今回はECサイトで使える雛形を紹介しますが、内容は取り扱う商品やサービス、自社の利用目的などに合わせて内容を変更して活用してください。

  • プライバシーポリシー(個人情報保護方針)

    株式会社〇〇(以下、「当ショップ」と表現します。)は、当ショップが取得した個人情報の取り扱いに関し、個人情報の保護に関する法律やその他ガイドライン等を遵守するよう、以下の個人情報保護方針を定めます。
    なお、本プライバシーポリシーは、当ショップにおいてのみ適用されます。

    1. 事業者情報
    法人名:株式会社◯◯
    住所:◯◯
    代表者名:◯◯

    2. 個人情報について
    「個人情報」とは、個人情報の保護に関する法律(平成15年法律第57号、以下「個人情報保護法」といいます。)に定義される「個人情報」を指します。

    3. 個人情報の取得方法

    当ショップでは、ユーザーが商品を購入する際に氏名・生年月日・住所・電話番号・メールアドレス・クレジットカード番号など個人を特定できる情報をお尋ねすることがあります。
    またお問い合わせフォーム・コメントの送信時に、氏名・電話番号・メールアドレスを取得することがあります。

    4. 個人情報の利用目的
    当ショップがユーザーから取得した個人情報を利用する目的は以下のとおりです。

    a. 注文の管理・照会、商品の発送・照会のため
    b. 商品のアフターサービスのため
    c. 新商品・サービスに関する情報やキャンペーンのお知らせのため
    d. 閲覧・購買履歴などの情報を分析し、ユーザーに適した商品をお知らせするため
    e. お問い合わせに対応するため
    f. 利用規約に違反したユーザーや不正不当な目的でサービスを利用したユーザーを特定し、ご利用をお断りするため

    5. 利用目的の変更
    当ショップは、利用目的が変更前と関連性がある場合に限り、個人情報の利用目的を変更することがあります。変更があった際は、変更目的や変更する内容に関してユーザーへ通知、または当ショップ上で公表いたします。

    6. 個人情報の第三者への提供の禁止
    当ショップでは、ユーザーから取得した個人情報を適切に管理し、次のいずれかに該当する場合を除いて第三者に開示はいたしません。

    a. ご本人の同意がある場合
    b. ユーザーが希望されるサービスを行うために、業務を委託する業者に対して開示する場合
    c. 国の機関、自治体、地方公共団体などからの要請により、法令に基いて開示する必要である場合
    d. 生命・身体・財産の保護のために必要であり、ご本人の同意を得るのが難しい場合

    7. 個人情報の開示
    当ショップは、ユーザーご本人から個人情報の開示を求められたときは、本人確認を行った上で、速やかに対応いたします。ただし、開示することで次のいずれかに該当する場合は、その限りではありません。また、開示しない決定をした際には、その旨を速やかに通知します。
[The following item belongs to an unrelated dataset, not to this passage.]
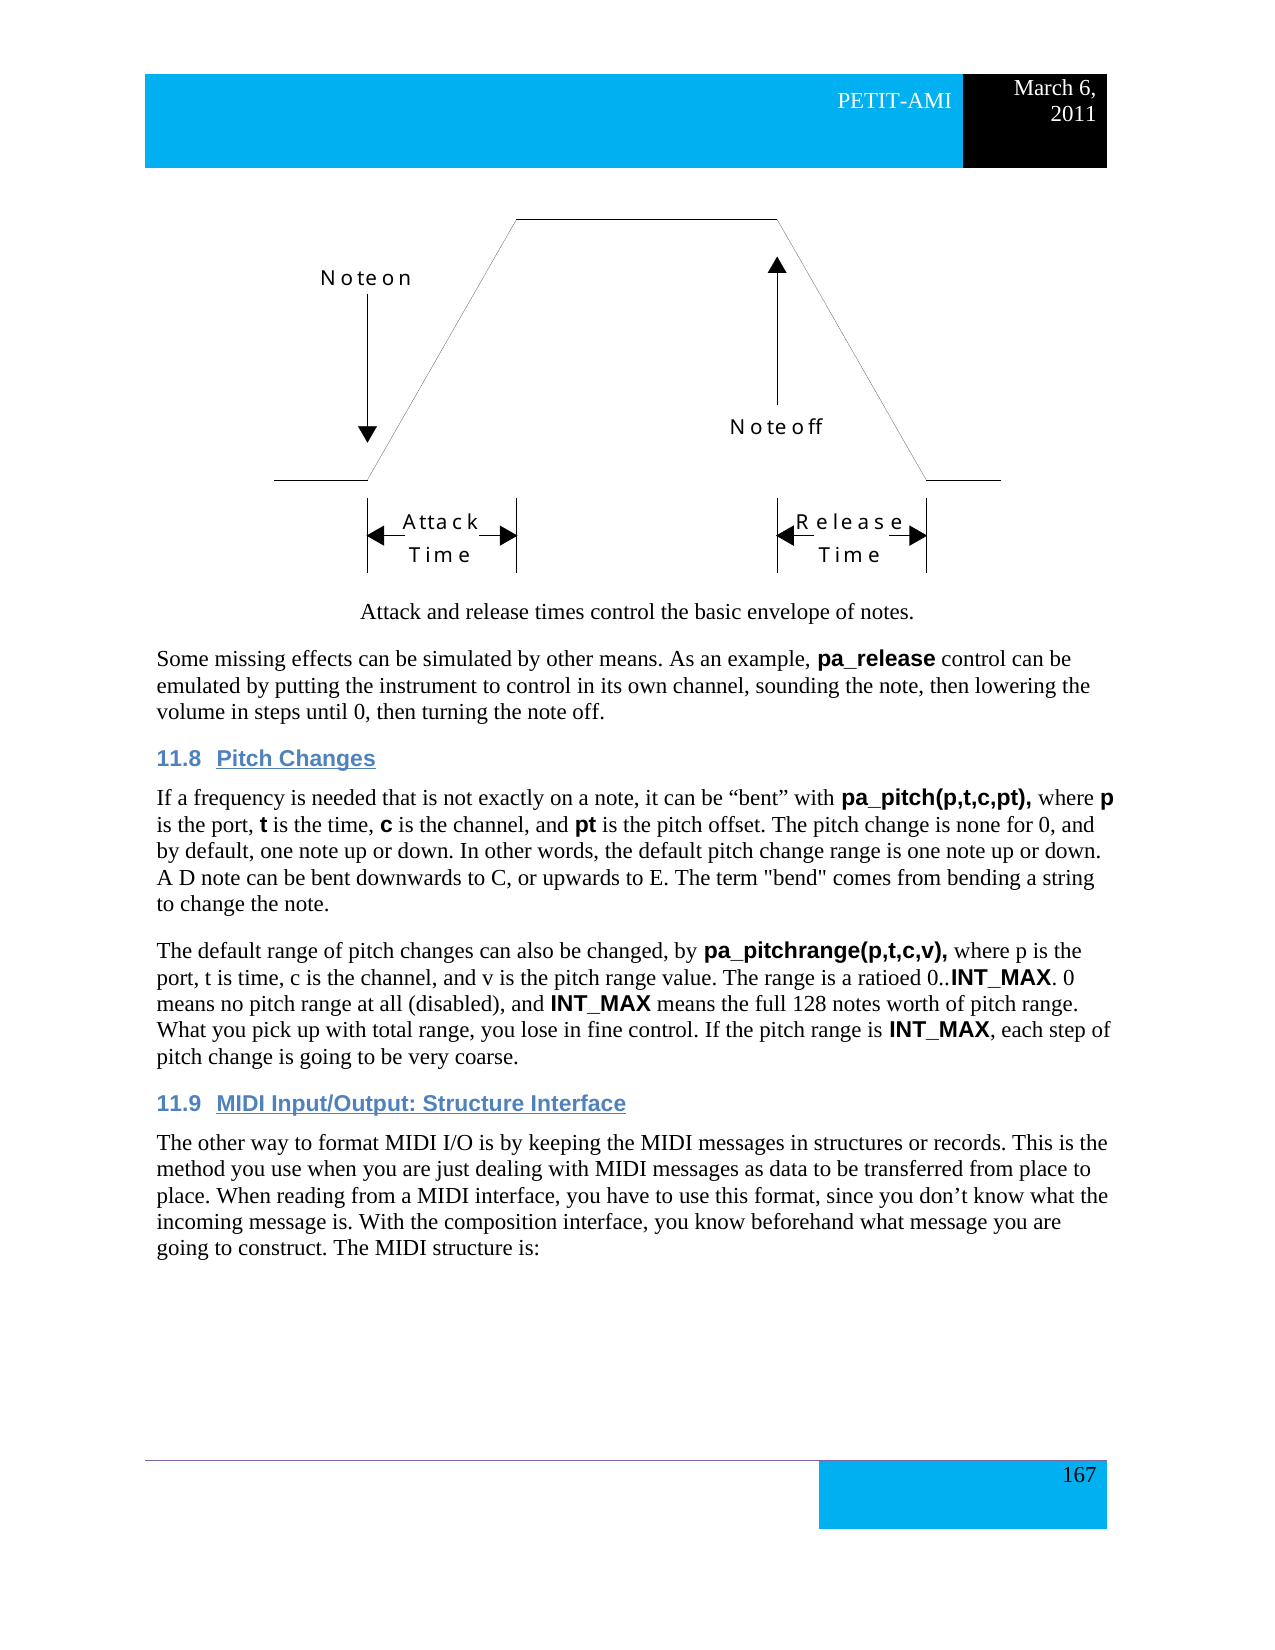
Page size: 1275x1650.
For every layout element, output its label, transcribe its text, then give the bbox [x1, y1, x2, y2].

    a. 本人または第三者の生命・身体・財産・その他の権利利益等を害するおそれがある場合
    b. 当社の業務に著しい支障を及ぼすおそれがある場合
    c. その他法令に違反に該当する場合

    また、上記にかかわらず、履歴情報・特性情報などの個人情報以外の情報については、原則的に開示いたしません。

    8. 個人情報の訂正、削除
    当ショップのお預かりする自己の個人情報に誤りがある場合、ユーザーは当ショップに個人情報の訂正、追加または削除を請求できます。お問合せフォームよりご連絡ください。
    また、ユーザーから訂正、追加または削除の請求を受け、その請求に応じる必要があると判断した場合、速やかに該当する個人情報の訂正等を行います。また、訂正等を行った際、もしくは訂正等を行わない決定をした際は、速やかにユーザーに通知いたします。

    9. 個人情報の利用停止
    当ショップは、ユーザーから取得した個人情報があらかじめ公表している利用目的の範囲外で取り扱われているという理由、不正に取得されたものであるという理由によって、個人情報保護法に則って利用の停止を求められた際には、ユーザーの本人確認を行った上で速やかに必要な調査を行います。またその結果により、速やかに個人情報の利用を停止し、その旨を通知いたします。また、利用の停止をしない決定をした際にも、速やかにその旨を通知いたします。

    10. 個人情報の改善・見直し・廃棄
    当ショップは、個人情報の取り扱いに関する点検を定期的に実施し、適宜改善・見直しを行います。また、利用目的に照らし、個人情報保有の必要性が失われた場合、個人情報を消去もしくは廃棄いたします。その際は外部への流出等のリスクを十分考慮し、適正な方法で実施します。

    11. 法令や規範の遵守と見直し
    当ショップは、取得した個人情報について、日本の法令及び規範を遵守し、本ポリシーの内容を適宜見直し、その改善に努めます。変更を行う場合は、当ページへの変更をもって公表させていただきます。

    12. お問い合わせ先
    当ショップの個人情報取り扱いに関するお問い合わせや苦情は、お問い合わせフォームよりご連絡ください。

    13. プライバシーポリシーの制定日、改定日

    制定:◯◯年◯月◯日
    改定:◯◯年◯月◯日

雛形を使用するときの注意点

プライバシーポリシーは雛形をベースにして作成し、ページで公開される方がとても多いです。
雛形の利用には問題がありませんが、雛形をベースに作成する際は実際の利用目的や第三者への提供、開示などの内容が正しく記載されているか確認しましょう。

社名などを変更しただけで雛形を丸写ししてしまうと、実際の個人情報の取り扱いとプライバシーポリシーに記載した内容が一致せず、トラブルになってしまう可能性があります。プライバシーポリシーは、個人情報の利用目的を一人ひとりに伝える代わりに、サイト上で公表する重要なもの。しっかり内容を精査して公表しないと無意識のうちにプライバシーポリシー違反となる可能性がありますから、雛形を活用するときは十分に注意しましょう。

プライバシーポリシーページを作成して信頼度を高めよう

プライバシーポリシーページを作成して信頼度を高めよう

プライバシーポリシーはECサイトを含め、サイトを運営する上で非常に重要なものです。
どれほどサイトの規模が小さかったとしても、個人情報を取り扱う以上、個人情報は法律に従って取り扱わなければなりません。

プライバシーポリシーで個人情報の取扱方法を明記しておけば、ユーザーは安心してサイトを利用できます。
サイトを立ち上げる際には必ずプライバシーポリシーページを作成し、ユーザーから安心して利用してもらえるサイト運営を目指しましょう。